Ranger? Or campground host armed with clipboard and golf cart?
LE personnel will be in uniform and pretty obvious - latter I've had run-ins with at both Lodore put-in and Split Mountain takeout. Curiously, when actual ranger(s) at the ramps, pretty reasonable discussions regarding concerns have always resulted in the ranger responding "I'll talk to him...."


----------



## David L (Feb 13, 2004)

Both a ranger and a cg host. The ranger spoke with us more about me being ahead of my group


----------



## restrac2000 (Mar 6, 2008)

The LEs at Split Mt were definitely more formal than the LE/Ranger at the launch on our Yampa trip last year.

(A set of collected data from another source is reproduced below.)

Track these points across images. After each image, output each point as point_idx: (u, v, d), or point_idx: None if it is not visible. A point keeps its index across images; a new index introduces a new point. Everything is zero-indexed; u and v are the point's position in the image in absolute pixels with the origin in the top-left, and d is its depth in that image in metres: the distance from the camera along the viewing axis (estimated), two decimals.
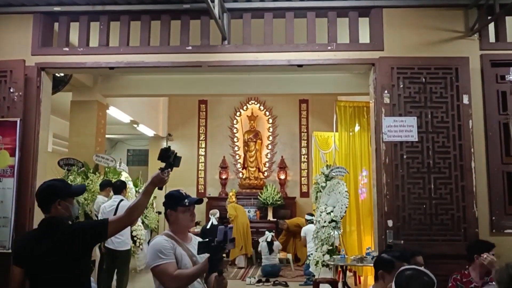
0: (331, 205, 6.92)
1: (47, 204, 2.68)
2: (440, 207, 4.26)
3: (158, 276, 2.60)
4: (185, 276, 2.56)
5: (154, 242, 2.66)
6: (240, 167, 12.46)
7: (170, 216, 2.77)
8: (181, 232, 2.77)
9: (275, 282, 8.27)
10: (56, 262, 2.57)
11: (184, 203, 2.73)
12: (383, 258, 2.76)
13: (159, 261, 2.57)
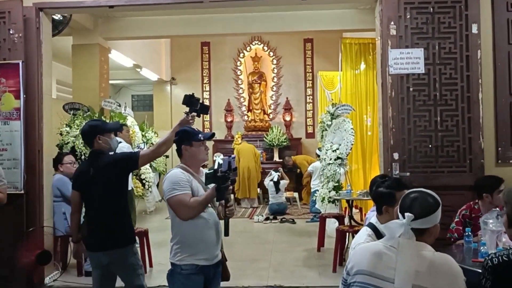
0: (337, 143, 6.95)
1: (90, 140, 3.30)
2: (446, 139, 4.26)
3: (175, 206, 2.69)
4: (198, 203, 2.66)
5: (171, 175, 2.76)
6: (245, 109, 12.42)
7: (185, 151, 2.83)
8: (195, 165, 2.86)
9: (282, 219, 8.46)
10: (99, 187, 3.15)
11: (199, 138, 2.82)
12: (382, 192, 2.70)
13: (176, 192, 2.67)
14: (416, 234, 1.99)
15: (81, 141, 6.72)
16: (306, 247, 6.23)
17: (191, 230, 2.72)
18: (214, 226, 2.79)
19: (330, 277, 4.83)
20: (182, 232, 2.74)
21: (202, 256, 2.73)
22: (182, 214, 2.68)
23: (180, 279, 2.71)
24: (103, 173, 3.13)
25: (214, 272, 2.83)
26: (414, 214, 1.97)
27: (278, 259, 5.63)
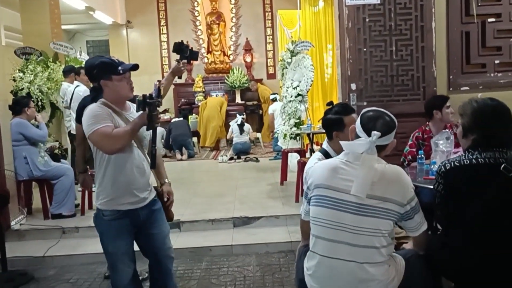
0: (297, 80, 7.01)
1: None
2: (401, 68, 4.39)
3: (97, 141, 2.45)
4: (124, 132, 2.44)
5: (88, 110, 2.51)
6: (205, 51, 12.24)
7: (104, 86, 2.58)
8: (118, 102, 2.60)
9: (246, 158, 8.61)
10: None
11: (118, 71, 2.53)
12: (331, 119, 2.77)
13: (96, 126, 2.42)
14: (377, 150, 2.12)
15: (37, 87, 6.59)
16: (269, 182, 6.42)
17: (113, 172, 2.54)
18: (139, 167, 2.60)
19: (293, 206, 5.04)
20: (104, 174, 2.56)
21: (125, 200, 2.57)
22: (107, 146, 2.44)
23: (103, 224, 2.60)
24: None
25: (147, 213, 2.65)
26: (380, 131, 2.09)
27: (243, 193, 5.80)
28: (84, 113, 2.51)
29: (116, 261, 2.63)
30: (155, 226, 2.70)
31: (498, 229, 2.10)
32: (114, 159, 2.52)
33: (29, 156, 4.89)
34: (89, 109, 2.51)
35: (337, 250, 2.09)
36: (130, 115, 2.62)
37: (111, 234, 2.60)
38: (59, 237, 4.61)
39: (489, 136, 2.17)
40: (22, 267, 4.08)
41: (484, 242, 2.11)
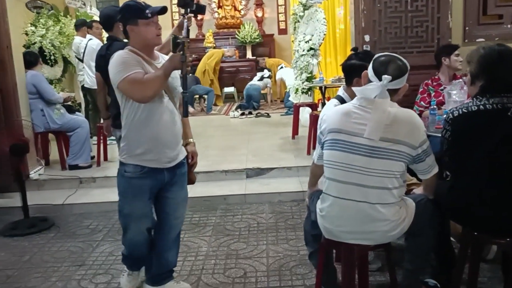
0: (309, 34, 6.95)
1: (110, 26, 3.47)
2: (416, 19, 4.34)
3: (126, 89, 2.27)
4: (154, 77, 2.26)
5: (115, 58, 2.34)
6: (215, 6, 12.06)
7: (131, 32, 2.38)
8: (146, 49, 2.41)
9: (257, 114, 8.64)
10: None
11: (146, 15, 2.32)
12: (355, 64, 2.75)
13: (125, 73, 2.24)
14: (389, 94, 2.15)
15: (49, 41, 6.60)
16: (281, 136, 6.48)
17: (141, 123, 2.36)
18: (170, 120, 2.41)
19: (304, 158, 5.11)
20: (131, 125, 2.38)
21: (152, 156, 2.39)
22: (138, 94, 2.26)
23: (123, 182, 2.45)
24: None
25: (172, 176, 2.48)
26: (391, 75, 2.12)
27: (255, 146, 5.88)
28: (110, 62, 2.33)
29: (130, 223, 2.53)
30: (172, 191, 2.53)
31: (505, 173, 2.14)
32: (143, 110, 2.33)
33: (46, 109, 4.97)
34: (116, 57, 2.32)
35: (349, 191, 2.16)
36: (159, 64, 2.40)
37: (129, 193, 2.45)
38: (76, 186, 4.74)
39: (496, 81, 2.18)
40: (42, 214, 4.23)
41: (490, 186, 2.16)
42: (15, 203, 4.26)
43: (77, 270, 3.17)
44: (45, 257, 3.38)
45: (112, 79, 2.32)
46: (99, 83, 3.59)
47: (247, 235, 3.62)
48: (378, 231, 2.17)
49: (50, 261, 3.31)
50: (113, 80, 2.30)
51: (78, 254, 3.42)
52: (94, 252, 3.45)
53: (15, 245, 3.64)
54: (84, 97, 6.80)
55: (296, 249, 3.32)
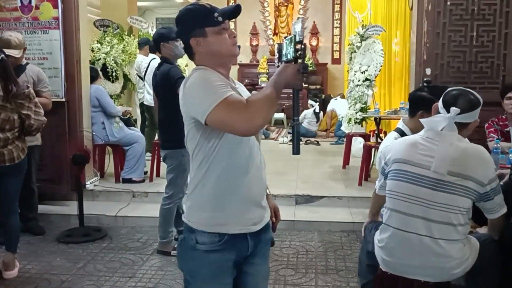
0: (366, 65, 6.93)
1: (157, 47, 3.66)
2: (480, 55, 4.25)
3: (223, 119, 1.49)
4: (262, 98, 1.52)
5: (192, 82, 1.60)
6: (271, 33, 12.28)
7: (197, 47, 1.68)
8: (222, 66, 1.69)
9: (307, 141, 8.63)
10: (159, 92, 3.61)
11: (215, 20, 1.64)
12: (424, 96, 2.73)
13: (220, 96, 1.49)
14: (458, 128, 2.11)
15: (112, 58, 6.89)
16: (331, 165, 6.43)
17: (223, 171, 1.63)
18: (259, 164, 1.72)
19: (355, 189, 5.04)
20: (208, 175, 1.64)
21: (235, 217, 1.66)
22: (241, 124, 1.47)
23: (194, 258, 1.67)
24: (160, 82, 3.53)
25: (256, 243, 1.72)
26: (460, 108, 2.08)
27: (305, 173, 5.85)
28: (185, 91, 1.60)
29: None
30: (254, 264, 1.76)
31: None
32: (225, 151, 1.62)
33: (106, 122, 5.16)
34: (194, 80, 1.59)
35: (411, 224, 2.11)
36: (239, 89, 1.74)
37: (206, 275, 1.67)
38: (129, 200, 4.86)
39: None
40: (95, 223, 4.35)
41: None
42: (71, 211, 4.41)
43: (128, 281, 3.22)
44: (98, 266, 3.47)
45: (196, 111, 1.55)
46: (155, 101, 3.82)
47: (296, 262, 3.58)
48: (439, 267, 2.10)
49: (103, 270, 3.39)
50: (199, 111, 1.52)
51: (129, 266, 3.48)
52: (144, 265, 3.50)
53: (70, 252, 3.75)
54: (142, 114, 7.03)
55: (345, 280, 3.25)
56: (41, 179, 4.40)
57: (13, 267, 3.31)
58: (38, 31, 4.64)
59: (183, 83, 1.65)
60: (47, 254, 3.72)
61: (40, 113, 3.22)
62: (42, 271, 3.40)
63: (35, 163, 4.02)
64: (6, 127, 3.06)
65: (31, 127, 3.18)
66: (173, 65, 3.57)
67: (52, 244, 3.93)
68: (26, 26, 4.64)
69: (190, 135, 1.67)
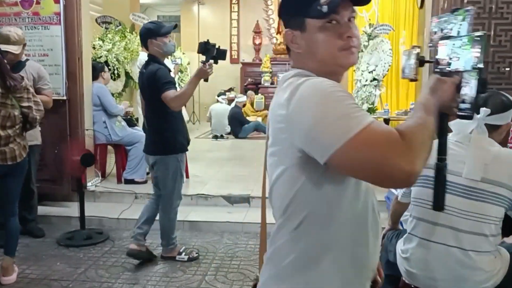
0: (373, 64, 6.79)
1: (144, 43, 3.34)
2: (498, 54, 4.09)
3: (366, 157, 0.96)
4: (422, 129, 1.04)
5: (308, 94, 1.04)
6: (274, 32, 12.12)
7: (292, 42, 1.20)
8: (330, 74, 1.15)
9: None
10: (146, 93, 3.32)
11: (320, 9, 1.10)
12: None
13: (356, 124, 0.97)
14: (488, 130, 1.97)
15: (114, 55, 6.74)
16: None
17: (345, 238, 1.14)
18: (377, 225, 1.23)
19: None
20: (319, 241, 1.13)
21: None
22: (398, 167, 0.95)
23: None
24: (147, 83, 3.24)
25: None
26: (491, 109, 1.94)
27: None
28: (293, 110, 1.05)
29: None
30: None
31: None
32: (343, 202, 1.12)
33: (108, 121, 5.01)
34: (308, 93, 1.04)
35: (439, 234, 1.97)
36: None
37: None
38: (131, 201, 4.71)
39: None
40: (97, 226, 4.20)
41: None
42: (72, 213, 4.27)
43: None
44: (99, 271, 3.32)
45: (314, 143, 1.01)
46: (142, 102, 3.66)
47: None
48: (469, 280, 1.95)
49: (105, 276, 3.24)
50: (321, 144, 0.99)
51: (132, 272, 3.34)
52: (148, 271, 3.35)
53: (70, 256, 3.60)
54: None
55: None
56: (41, 179, 4.27)
57: (12, 272, 3.16)
58: (39, 26, 4.49)
59: (286, 98, 1.06)
60: (47, 258, 3.57)
61: (39, 103, 3.13)
62: (42, 276, 3.25)
63: (35, 163, 3.88)
64: (7, 124, 2.92)
65: (35, 120, 3.07)
66: (162, 64, 3.28)
67: (52, 247, 3.79)
68: (26, 21, 4.48)
69: (283, 177, 1.12)
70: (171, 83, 3.18)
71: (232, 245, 3.87)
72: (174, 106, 3.15)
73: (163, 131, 3.26)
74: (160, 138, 3.28)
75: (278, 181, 1.14)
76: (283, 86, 1.13)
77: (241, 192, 4.75)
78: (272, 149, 1.16)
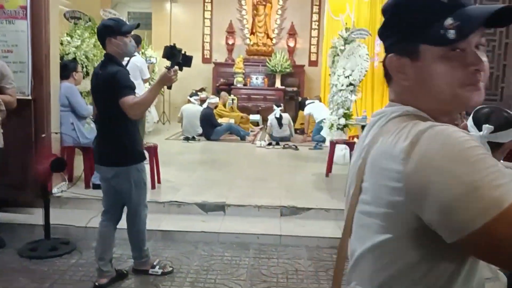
0: (350, 69, 6.73)
1: (102, 41, 2.99)
2: None
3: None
4: None
5: (443, 148, 0.79)
6: (248, 32, 11.98)
7: (397, 70, 0.96)
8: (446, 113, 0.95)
9: (285, 145, 8.37)
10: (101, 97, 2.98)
11: (445, 34, 0.86)
12: None
13: (507, 195, 0.73)
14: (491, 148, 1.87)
15: (83, 53, 6.45)
16: (313, 172, 6.17)
17: None
18: None
19: (342, 200, 4.77)
20: None
21: None
22: None
23: None
24: (103, 85, 2.91)
25: None
26: (494, 126, 1.84)
27: (287, 180, 5.58)
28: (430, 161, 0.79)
29: None
30: None
31: None
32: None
33: (76, 123, 4.74)
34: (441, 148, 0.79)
35: None
36: None
37: None
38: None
39: None
40: (63, 235, 3.95)
41: None
42: (36, 221, 3.99)
43: None
44: (67, 287, 3.08)
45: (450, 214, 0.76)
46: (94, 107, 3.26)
47: (286, 283, 3.29)
48: None
49: None
50: (458, 216, 0.75)
51: None
52: (119, 286, 3.14)
53: (34, 269, 3.34)
54: None
55: None
56: (3, 184, 3.98)
57: None
58: (3, 20, 4.19)
59: (402, 150, 0.83)
60: (8, 272, 3.30)
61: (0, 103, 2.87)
62: None
63: None
64: None
65: None
66: (122, 66, 2.96)
67: (13, 259, 3.51)
68: None
69: (385, 248, 0.90)
70: (131, 88, 2.88)
71: (208, 256, 3.69)
72: (133, 114, 2.84)
73: (121, 140, 2.94)
74: (118, 148, 2.96)
75: (376, 250, 0.92)
76: (387, 128, 0.91)
77: (216, 200, 4.57)
78: (370, 208, 0.92)
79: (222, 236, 4.04)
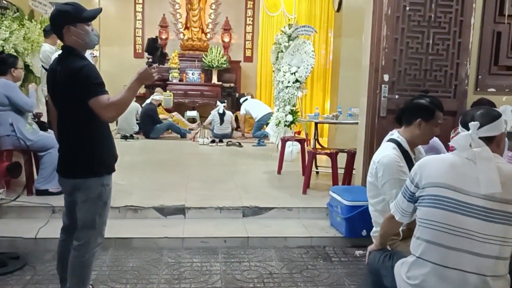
0: (295, 65, 6.73)
1: (58, 30, 2.46)
2: (435, 63, 4.19)
3: None
4: None
5: None
6: (182, 27, 11.67)
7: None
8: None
9: (228, 142, 8.25)
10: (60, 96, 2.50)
11: None
12: (423, 104, 2.65)
13: None
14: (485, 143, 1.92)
15: (11, 46, 5.92)
16: (264, 170, 6.12)
17: None
18: None
19: (301, 198, 4.77)
20: None
21: None
22: None
23: None
24: (64, 83, 2.42)
25: None
26: (479, 121, 1.92)
27: (241, 180, 5.48)
28: None
29: None
30: None
31: None
32: None
33: (16, 123, 4.31)
34: None
35: (454, 259, 1.85)
36: None
37: None
38: (48, 216, 4.09)
39: None
40: (10, 249, 3.56)
41: None
42: None
43: None
44: None
45: None
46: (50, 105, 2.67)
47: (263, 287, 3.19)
48: None
49: None
50: None
51: None
52: None
53: None
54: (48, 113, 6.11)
55: None
56: None
57: None
58: None
59: None
60: None
61: None
62: None
63: None
64: None
65: None
66: (86, 60, 2.48)
67: None
68: None
69: None
70: (103, 85, 2.42)
71: (176, 264, 3.49)
72: (107, 116, 2.38)
73: (86, 147, 2.50)
74: (81, 156, 2.50)
75: None
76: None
77: (174, 203, 4.36)
78: None
79: (187, 241, 3.85)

I have never heard a ranger or LE justify the proximity rule for safety reasons but for shared resource issues instead, ie preventing one person running ahead to snag campsite while others hike, etc. Clearly there are obvious safety benefits though. I have also heard of it being enforced to prevent tension between parties because it reduces the hassle of "playing through" which can be horrible when a group is strung out over a long distance. 

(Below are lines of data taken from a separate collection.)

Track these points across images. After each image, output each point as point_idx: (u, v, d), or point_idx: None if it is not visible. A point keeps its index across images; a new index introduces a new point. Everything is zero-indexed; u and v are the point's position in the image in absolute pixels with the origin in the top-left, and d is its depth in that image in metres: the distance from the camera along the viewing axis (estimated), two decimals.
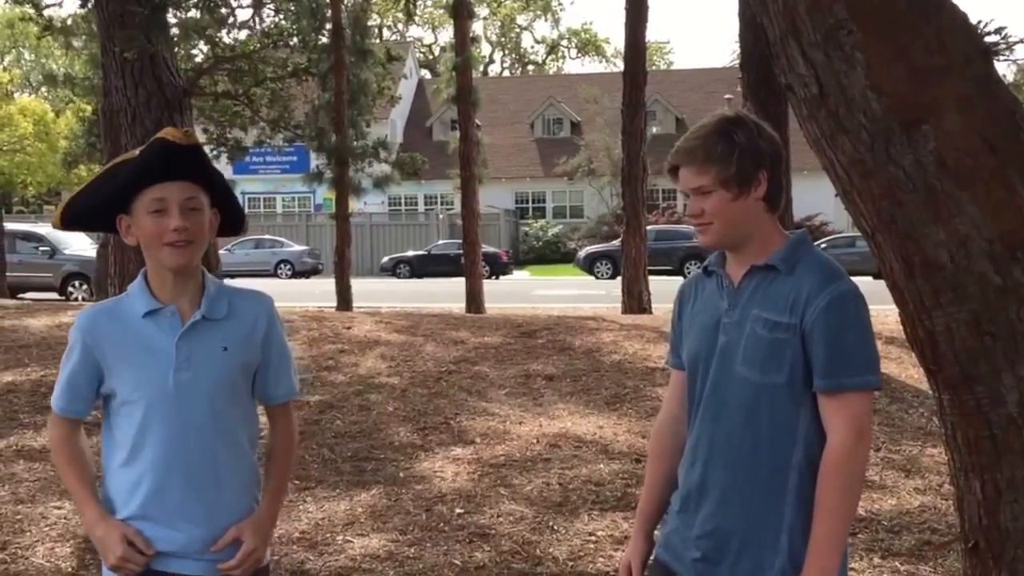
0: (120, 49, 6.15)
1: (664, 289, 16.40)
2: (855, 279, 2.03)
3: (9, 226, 18.57)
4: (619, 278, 14.61)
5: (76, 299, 18.86)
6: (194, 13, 10.02)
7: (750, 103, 8.36)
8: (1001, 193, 2.10)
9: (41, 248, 20.04)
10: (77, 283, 19.68)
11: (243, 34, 15.78)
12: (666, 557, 2.08)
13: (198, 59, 15.28)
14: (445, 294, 19.30)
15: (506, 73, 59.80)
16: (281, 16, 15.06)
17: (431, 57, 53.34)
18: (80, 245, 20.84)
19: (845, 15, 2.09)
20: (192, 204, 2.00)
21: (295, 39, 15.20)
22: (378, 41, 20.83)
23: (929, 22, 2.09)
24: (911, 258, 2.17)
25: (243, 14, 15.58)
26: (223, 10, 10.28)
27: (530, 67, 61.36)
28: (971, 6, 2.31)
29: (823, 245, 24.57)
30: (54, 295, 19.24)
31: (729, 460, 1.96)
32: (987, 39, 2.18)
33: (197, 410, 2.02)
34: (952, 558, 4.03)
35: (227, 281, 2.40)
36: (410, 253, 31.67)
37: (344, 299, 15.43)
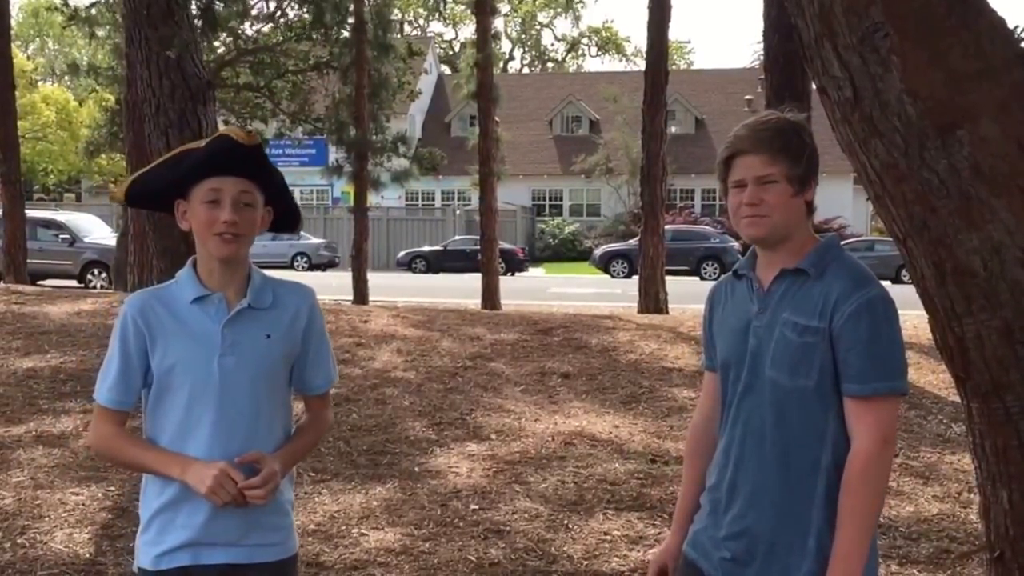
0: (163, 49, 6.17)
1: (681, 290, 16.40)
2: None
3: (30, 213, 18.62)
4: (634, 277, 14.60)
5: (95, 287, 18.97)
6: (220, 6, 10.08)
7: (773, 105, 8.32)
8: None
9: (61, 236, 20.17)
10: (96, 271, 19.80)
11: (266, 27, 15.83)
12: (694, 555, 2.08)
13: (220, 51, 15.33)
14: (461, 290, 19.31)
15: (526, 70, 59.76)
16: (304, 10, 15.11)
17: (451, 53, 53.36)
18: (100, 233, 20.96)
19: (882, 18, 2.07)
20: (246, 199, 2.07)
21: (317, 33, 15.23)
22: (399, 36, 20.86)
23: (967, 26, 2.07)
24: (943, 264, 2.15)
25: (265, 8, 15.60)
26: (251, 1, 10.35)
27: (550, 64, 61.29)
28: (1009, 11, 2.28)
29: None
30: (73, 283, 19.37)
31: (759, 462, 1.96)
32: None
33: (240, 395, 2.07)
34: (970, 567, 4.00)
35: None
36: (426, 248, 31.71)
37: (360, 293, 15.47)
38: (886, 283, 2.66)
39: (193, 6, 6.71)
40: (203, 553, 2.07)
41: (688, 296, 15.60)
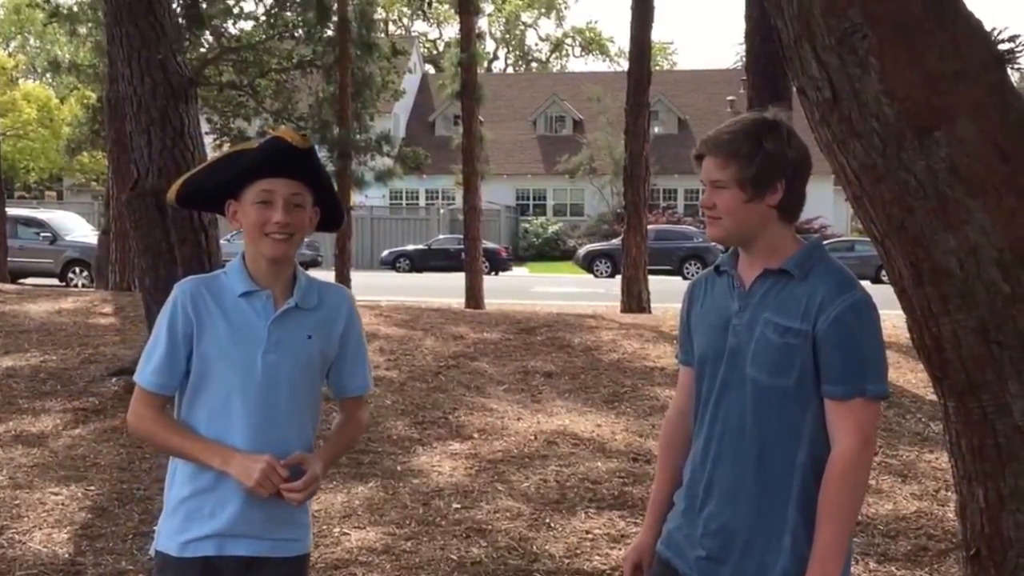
0: (145, 49, 6.13)
1: (663, 289, 16.42)
2: None
3: (11, 211, 18.48)
4: (618, 277, 14.60)
5: (76, 285, 18.83)
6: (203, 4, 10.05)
7: (755, 106, 8.35)
8: (1012, 201, 2.10)
9: (42, 234, 20.01)
10: (77, 269, 19.66)
11: (248, 25, 15.76)
12: (668, 554, 2.08)
13: (203, 49, 15.26)
14: (444, 289, 19.29)
15: (510, 70, 59.74)
16: (285, 7, 15.06)
17: (435, 52, 53.29)
18: (81, 232, 20.80)
19: (860, 19, 2.08)
20: (297, 200, 2.10)
21: (300, 31, 15.19)
22: (383, 35, 20.82)
23: (944, 28, 2.09)
24: (920, 264, 2.17)
25: (248, 6, 15.53)
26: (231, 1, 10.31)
27: (534, 64, 61.31)
28: (986, 13, 2.31)
29: None
30: (54, 281, 19.22)
31: (736, 460, 1.96)
32: (1001, 46, 2.17)
33: (278, 393, 2.09)
34: (947, 564, 4.03)
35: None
36: (410, 247, 31.66)
37: None
38: (865, 283, 2.68)
39: (175, 3, 6.70)
40: (228, 544, 2.08)
41: (671, 295, 15.59)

Seems unnecessary for an LE to do anything beyond educate at a ramp if others parties aren't needing to use it. We saw them mostly interact with commercial groups when we were down there.


----------



## wyosam (May 31, 2006)

Not really on topic, but we managed to not see a ranger (or a campground host for that matter) at either end on our Yampa trip in early June. The takeout ramp Nazis at split had me a little worried- we took up quite a few lanes. We also knew that no one was coming in behind us for a while. We left Jones really early, and had some REALLY big winds come up while we were running split. Nobody caught in those winds in Rainbow park would be taking out any time soon.


----------



## basinrafter (May 12, 2009)

We also heard that the ranger at Split Mountain was busting people floating in with open beers, so you might want to watch that as well.


----------



## ptwood (May 4, 2004)

The Ranger also gave us a hard time about splitting up, but was reasonable when we explained part of the group stopped in the shade just up stream and all our boats didn't fit in the eddy. I would be really careful about rolling in with an open beer and then going to get your vehicle.


----------